▶ **What you will do**:
A – In the collection description, what watermark appears in the book?
B – In the collection description, swap "calf" for "goatskin" and write out everything from "This collection contains" down to "the letters H.B.".

▶ **Text for analysis**:
__________

This collection was purchased from Musinsky Rare Books by the Small Special Collections Library, University of Virginia on May 4, 2023.
This collection contains an oblong folio book (197 X 328 mm) of calligraphic samples created by Johann Gottfried Watenbach, of whom we have no information. He was German or Austrian and possibly a student at the time of the creation of the work. The book contains sixty-five unnumbered leaves, written on rectos only, in pen and ink, pencil, watercolor, and gouache, containing a title leaf, with the author's name and colored figures. It is bound in 18th-century half blind-ruled calf and marbled paper over boards, plain pastedown endpapers. There is a watermark of a key within a crowned shield flanked by the letters H.B.
The book begins with the scribe's name, "Johann Gottfried Watenbach," which includes gouache and watercolor figures, an angel, and smaller human figures. Then follows seven leaves dedicated to alphabet sampling, followed by forty-nine pages of highly ornamented calligraphic Biblical quotations or prayers in German, of which thirty-six leaves have illustrations colored in watercolor or gouache, thirteen are uncolored or with only touches of color, and eight leaves have drawings (some unfinished) and no text. Prophets, saints, and angels are depicted alongside German captioning, while hunters, traders, musicians, preachers, and soldiers are shown within the city and countryside, engaged with everyday life. Several ancient philosophers, exotic birds, and plants are included in the young student's drawings. Quotations are presented in the Latin script style, translated to German from the Lutheran Bible. Then follows forty-seven mostly blank leaves, two with unfinished pencil drawings, and ending with nine pages of manuscript in Dutch written in a different 18th-century hand, written sometime after 1772.

__________

▶ **Data for analysis**:
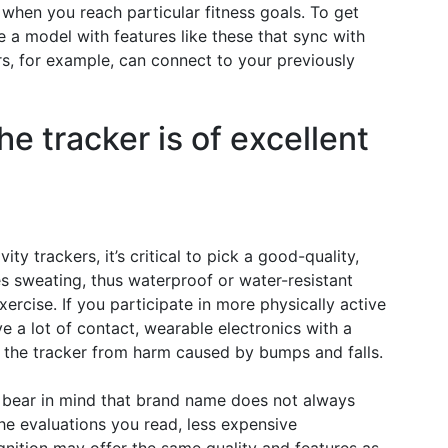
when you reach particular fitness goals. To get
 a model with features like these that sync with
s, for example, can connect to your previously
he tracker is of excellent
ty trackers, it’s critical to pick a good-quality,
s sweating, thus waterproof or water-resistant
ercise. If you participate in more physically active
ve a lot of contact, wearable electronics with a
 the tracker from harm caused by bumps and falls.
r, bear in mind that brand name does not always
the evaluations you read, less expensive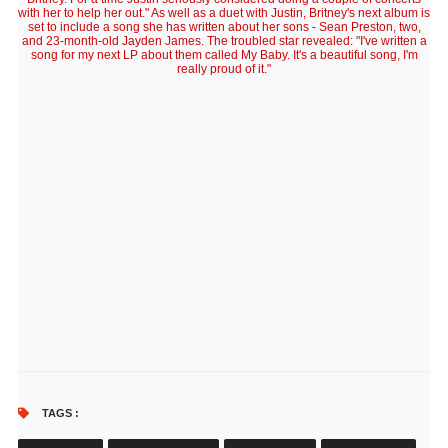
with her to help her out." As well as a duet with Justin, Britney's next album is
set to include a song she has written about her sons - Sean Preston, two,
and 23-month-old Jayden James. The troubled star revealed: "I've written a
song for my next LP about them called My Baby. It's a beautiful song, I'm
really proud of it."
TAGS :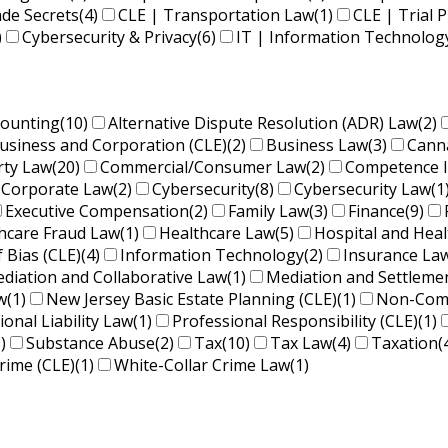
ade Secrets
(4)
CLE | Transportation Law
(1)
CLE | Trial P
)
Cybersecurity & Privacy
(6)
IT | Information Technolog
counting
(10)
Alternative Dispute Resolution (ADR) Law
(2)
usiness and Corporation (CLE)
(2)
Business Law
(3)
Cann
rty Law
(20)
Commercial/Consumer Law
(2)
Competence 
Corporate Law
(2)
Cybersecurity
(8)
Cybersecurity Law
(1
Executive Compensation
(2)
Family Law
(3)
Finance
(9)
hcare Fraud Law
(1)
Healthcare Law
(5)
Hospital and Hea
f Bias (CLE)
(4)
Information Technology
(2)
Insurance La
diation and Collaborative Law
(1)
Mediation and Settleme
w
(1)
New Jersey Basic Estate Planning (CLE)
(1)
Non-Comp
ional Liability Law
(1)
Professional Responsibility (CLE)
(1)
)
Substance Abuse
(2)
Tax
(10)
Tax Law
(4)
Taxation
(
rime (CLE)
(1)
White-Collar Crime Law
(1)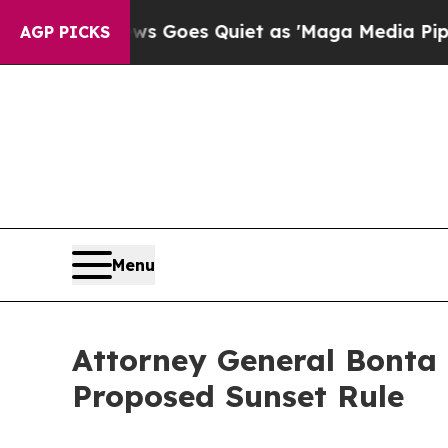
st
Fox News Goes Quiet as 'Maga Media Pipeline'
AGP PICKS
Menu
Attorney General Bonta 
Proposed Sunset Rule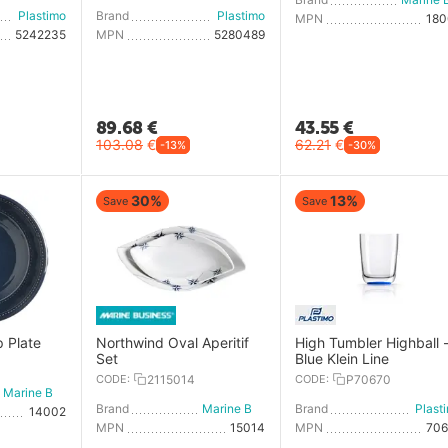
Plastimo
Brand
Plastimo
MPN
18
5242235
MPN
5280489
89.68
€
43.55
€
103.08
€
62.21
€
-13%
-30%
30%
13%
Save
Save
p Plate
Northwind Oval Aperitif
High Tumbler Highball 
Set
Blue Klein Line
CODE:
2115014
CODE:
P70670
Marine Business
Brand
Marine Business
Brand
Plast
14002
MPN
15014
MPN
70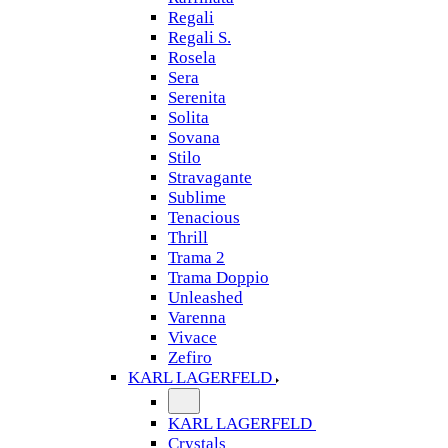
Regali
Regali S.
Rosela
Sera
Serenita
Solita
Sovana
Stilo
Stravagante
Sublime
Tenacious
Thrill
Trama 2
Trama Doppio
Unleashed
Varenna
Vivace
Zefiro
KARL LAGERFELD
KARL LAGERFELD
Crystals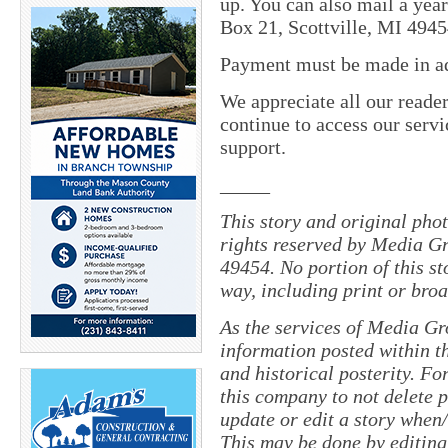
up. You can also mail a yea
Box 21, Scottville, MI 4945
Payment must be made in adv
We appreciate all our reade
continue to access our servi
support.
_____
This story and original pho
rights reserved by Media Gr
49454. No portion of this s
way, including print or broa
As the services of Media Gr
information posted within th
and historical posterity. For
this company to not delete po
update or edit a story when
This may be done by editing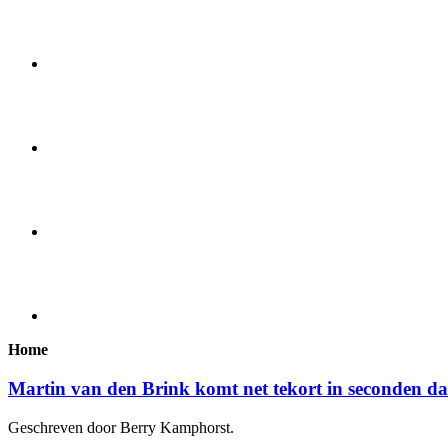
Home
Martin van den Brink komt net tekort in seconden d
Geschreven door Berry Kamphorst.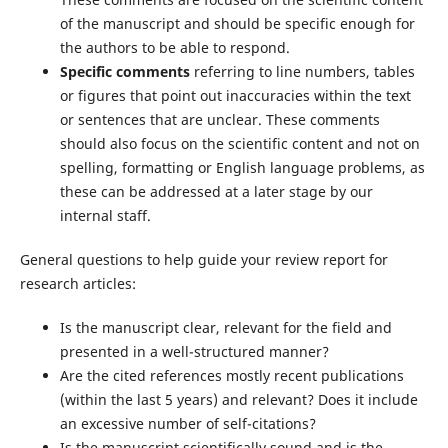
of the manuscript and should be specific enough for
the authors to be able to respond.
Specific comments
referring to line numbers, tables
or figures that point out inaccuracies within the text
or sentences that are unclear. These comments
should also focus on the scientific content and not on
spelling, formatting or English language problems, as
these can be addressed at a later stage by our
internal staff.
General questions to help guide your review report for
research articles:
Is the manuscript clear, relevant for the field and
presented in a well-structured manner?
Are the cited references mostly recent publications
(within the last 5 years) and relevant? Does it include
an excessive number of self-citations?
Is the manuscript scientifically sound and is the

__________

▶ **Your responses**:
A – A key within a crowned shield flanked by the letters H.B.

B –
This collection contains an oblong folio book (197 X 328 mm) of calligraphic samples created by Johann Gottfried Watenbach, of whom we have no information. He was German or Austrian and possibly a student at the time of the creation of the work. The book contains sixty-five unnumbered leaves, written on rectos only, in pen and ink, pencil, watercolor, and gouache, containing a title leaf, with the author's name and colored figures. It is bound in 18th-century half blind-ruled goatskin and marbled paper over boards, plain pastedown endpapers. There is a watermark of a key within a crowned shield flanked by the letters H.B.